Les banques alimentaires sonnent l’alarme : la santé de leurs bénéficiaires se dégrade

Diabète, dénutrition, obésité, santé mentale… Une étude de la Fédération française des banques alimentaires met en évidence la plus grande vulnérabilité aux maladies des personnes accueillies. © 123 RF
Les banques alimentaires sont en première ligne de la hausse de la précarité. En dix ans, le nombre de bénéficiaires est passé de 800 000 à 2,6 millions, majoritairement des familles monoparentales. © 123 RF

Une étude de la Fédération française des banques alimentaires met en exergue la plus grande exposition des bénéficiaires aux maladies telles que le diabète, l’obésité, la dénutrition et la santé mentale… Le point avec Stéphanie Férey, responsable du service relations associations et innovation sociale à la FFBA.

En dix ans, le nombre de bénéficiaires de l’aide alimentaire est passé de 800 000 à 2,6 millions. Comment s’explique une telle hausse ?

S. F. : Nous sommes face à un défi conjoncturel. Avec un choc inflationniste qui a un impact sur tous, mais plus spécifiquement sur les plus précaires. Bien que l’on observe un ralentissement, les produits de première nécessité tels que le beurre, le lait, les pâtes, etc., ont été fortement impactés par cette hausse des prix.

Plus d’un tiers ne mangent que deux repas par jour ou moins.

Quelles sont les populations les plus touchées ?

S. F. : Ce sont majoritairement les familles monoparentales. Les femmes seules avec enfant(s) représentent plus d’un tiers des personnes accueillies. Mais la diversité des profils s’accroît. A cette population historique viennent s’ajouter des étudiants et des retraités. On constate aussi une arrivée massive des travailleurs pauvres, des salariés en CDI qui ont recours à l’aide alimentaire. Un profil que l’on avait pas du tout auparavant.

Etude de la Fédération française des banques alimentaires mettant en évidence la plus grande vulnérabilité aux maladies des personnes accueillies.

L’étude révèle que les bénéficiaires de l’aide alimentaire présentent un état de santé moins bon que la moyenne nationale. Quelles maladies les affectent particulièrement ?

S. F. : Le diabète est une constante. 15 % sont concernés, contre 5 % dans la population générale. C’est encore plus flagrant en outremer, où il y a deux fois plus de diabétiques. Un tiers des personnes accueillies souffrent de maladies cardio-vasculaires ou sont en surpoids. La situation des personnes âgées est également inquiétante, on constate qu’elles sont particulièrement vulnérables à la dénutrition. Seulement 7 % d’entre elles respectent les recommandations concernant l’apport en protéines et en produits laitiers.

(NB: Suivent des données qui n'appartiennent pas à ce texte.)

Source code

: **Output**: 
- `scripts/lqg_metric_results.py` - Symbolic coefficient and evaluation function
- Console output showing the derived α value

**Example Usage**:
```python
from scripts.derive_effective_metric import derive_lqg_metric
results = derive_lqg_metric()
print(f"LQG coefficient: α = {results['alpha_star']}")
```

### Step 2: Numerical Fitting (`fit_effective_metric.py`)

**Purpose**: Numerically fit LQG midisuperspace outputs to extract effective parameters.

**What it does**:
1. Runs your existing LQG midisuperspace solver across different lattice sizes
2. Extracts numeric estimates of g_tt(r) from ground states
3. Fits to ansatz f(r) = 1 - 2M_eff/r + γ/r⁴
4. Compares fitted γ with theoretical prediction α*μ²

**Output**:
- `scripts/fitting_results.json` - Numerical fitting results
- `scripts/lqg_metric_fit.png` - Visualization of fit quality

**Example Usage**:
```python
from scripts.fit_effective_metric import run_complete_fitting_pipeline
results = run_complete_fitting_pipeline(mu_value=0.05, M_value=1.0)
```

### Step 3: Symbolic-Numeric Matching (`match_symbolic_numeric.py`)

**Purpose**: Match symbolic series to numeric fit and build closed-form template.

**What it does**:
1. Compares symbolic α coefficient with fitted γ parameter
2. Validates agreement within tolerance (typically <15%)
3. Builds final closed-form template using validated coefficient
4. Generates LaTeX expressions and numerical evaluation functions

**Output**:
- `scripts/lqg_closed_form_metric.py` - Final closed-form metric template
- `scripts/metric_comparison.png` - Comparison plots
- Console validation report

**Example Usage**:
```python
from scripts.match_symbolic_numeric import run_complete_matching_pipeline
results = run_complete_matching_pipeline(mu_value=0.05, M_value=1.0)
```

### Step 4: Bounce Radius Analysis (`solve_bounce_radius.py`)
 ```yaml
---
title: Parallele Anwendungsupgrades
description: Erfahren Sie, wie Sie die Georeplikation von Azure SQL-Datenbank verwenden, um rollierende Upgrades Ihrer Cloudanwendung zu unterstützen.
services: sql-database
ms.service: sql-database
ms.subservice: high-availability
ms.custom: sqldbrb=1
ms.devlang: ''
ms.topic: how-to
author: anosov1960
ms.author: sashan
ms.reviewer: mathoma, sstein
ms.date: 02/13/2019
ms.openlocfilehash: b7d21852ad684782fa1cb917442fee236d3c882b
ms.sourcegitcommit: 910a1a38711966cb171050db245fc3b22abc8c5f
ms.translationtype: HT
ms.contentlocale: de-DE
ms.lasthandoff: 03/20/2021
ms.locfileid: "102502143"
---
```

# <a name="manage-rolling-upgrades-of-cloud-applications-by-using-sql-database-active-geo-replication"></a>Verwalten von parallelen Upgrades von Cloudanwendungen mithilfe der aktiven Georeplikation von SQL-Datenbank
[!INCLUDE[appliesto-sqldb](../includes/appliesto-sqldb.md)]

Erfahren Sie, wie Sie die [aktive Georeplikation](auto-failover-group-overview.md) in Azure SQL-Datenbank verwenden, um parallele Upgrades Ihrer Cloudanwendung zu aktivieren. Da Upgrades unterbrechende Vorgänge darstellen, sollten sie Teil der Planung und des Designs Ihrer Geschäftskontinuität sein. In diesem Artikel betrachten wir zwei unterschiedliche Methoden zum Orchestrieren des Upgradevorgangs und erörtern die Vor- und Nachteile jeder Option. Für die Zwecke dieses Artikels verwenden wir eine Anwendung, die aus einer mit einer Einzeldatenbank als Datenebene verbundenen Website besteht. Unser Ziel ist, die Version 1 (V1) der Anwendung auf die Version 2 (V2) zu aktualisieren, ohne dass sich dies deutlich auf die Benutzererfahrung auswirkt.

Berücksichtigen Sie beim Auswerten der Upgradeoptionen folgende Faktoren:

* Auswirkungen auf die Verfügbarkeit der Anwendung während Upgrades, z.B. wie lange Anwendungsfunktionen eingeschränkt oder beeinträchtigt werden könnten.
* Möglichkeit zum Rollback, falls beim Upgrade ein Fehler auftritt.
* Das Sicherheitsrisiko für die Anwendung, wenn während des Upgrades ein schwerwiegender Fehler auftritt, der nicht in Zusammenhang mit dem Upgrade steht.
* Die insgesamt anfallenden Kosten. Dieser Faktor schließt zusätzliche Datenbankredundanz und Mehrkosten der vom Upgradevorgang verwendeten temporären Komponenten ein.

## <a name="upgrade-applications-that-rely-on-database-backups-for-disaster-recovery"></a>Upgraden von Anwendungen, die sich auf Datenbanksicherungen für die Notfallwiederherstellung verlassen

Et concernant la santé mentale ?

S. F. : Les profils les plus fragiles sont les familles monoparentales. Plus de la moitié mentionnent un état de santé mauvais ou très mauvais. Et plus d’un tiers ne mangent que deux repas par jour ou moins. On suppose que certaines mères sautent des repas et se privent pour leurs enfants. La question du sommeil revient beaucoup. Le manque de nourriture entraîne un mauvais sommeil, ce qui engendre un mauvais moral. C’est un cercle vicieux.

Pour certains, l’aide alimentaire est la principale source d’approvisionnement en protéines, fruits/légumes et légumineuses.

L’aide alimentaire permet-elle de compenser ces carences en fournissant une alimentation équilibrée ?

S. F. : C’est l’objectif. Mais nous sommes confrontés à une recrudescence des bénéficiaires. C’est un défi d’absorber ces nouveaux arrivants. La plupart sont sensibilisés au fait de bien manger et ont la volonté de suivre les recommandations du Programme national nutrition santé mais n’en ont simplement pas les moyens. Pour certains, l’aide alimentaire est la principale source d’approvisionnement en protéines, fruits/légumes et légumineuses.

Existe-t-il des initiatives spécifiques pour améliorer la santé des personnes recevant l’aide alimentaire ?

S. F. : Sur le terrain, nous mettons en œuvre des actions concrètes. Il y a notamment les ateliers « Bons gestes et bonne assiette » qui ont pour but de promouvoir les bons réflexes alimentaires. Au-delà de la lutte contre la précarité alimentaire, c’est un moyen d’agir contre l’isolement. En interrogeant les personnes accueillies, on constate que pour 70 % d’entre elles, la première motivation pour venir à l’aide alimentaire est le besoin de lien social.

Ces espaces d’échange sont donc très importants. Nous collaborons également avec la Fédération française des diabétiques pour effectuer des dépistages préventifs. Enfin, au niveau institutionnel, nous militons au sein d’un collectif pour obtenir la reconnaissance de l’obésité comme maladie chronique. Car actuellement il n’existe ni prévention, ni parcours de soin, et donc aucune prise en charge médicale.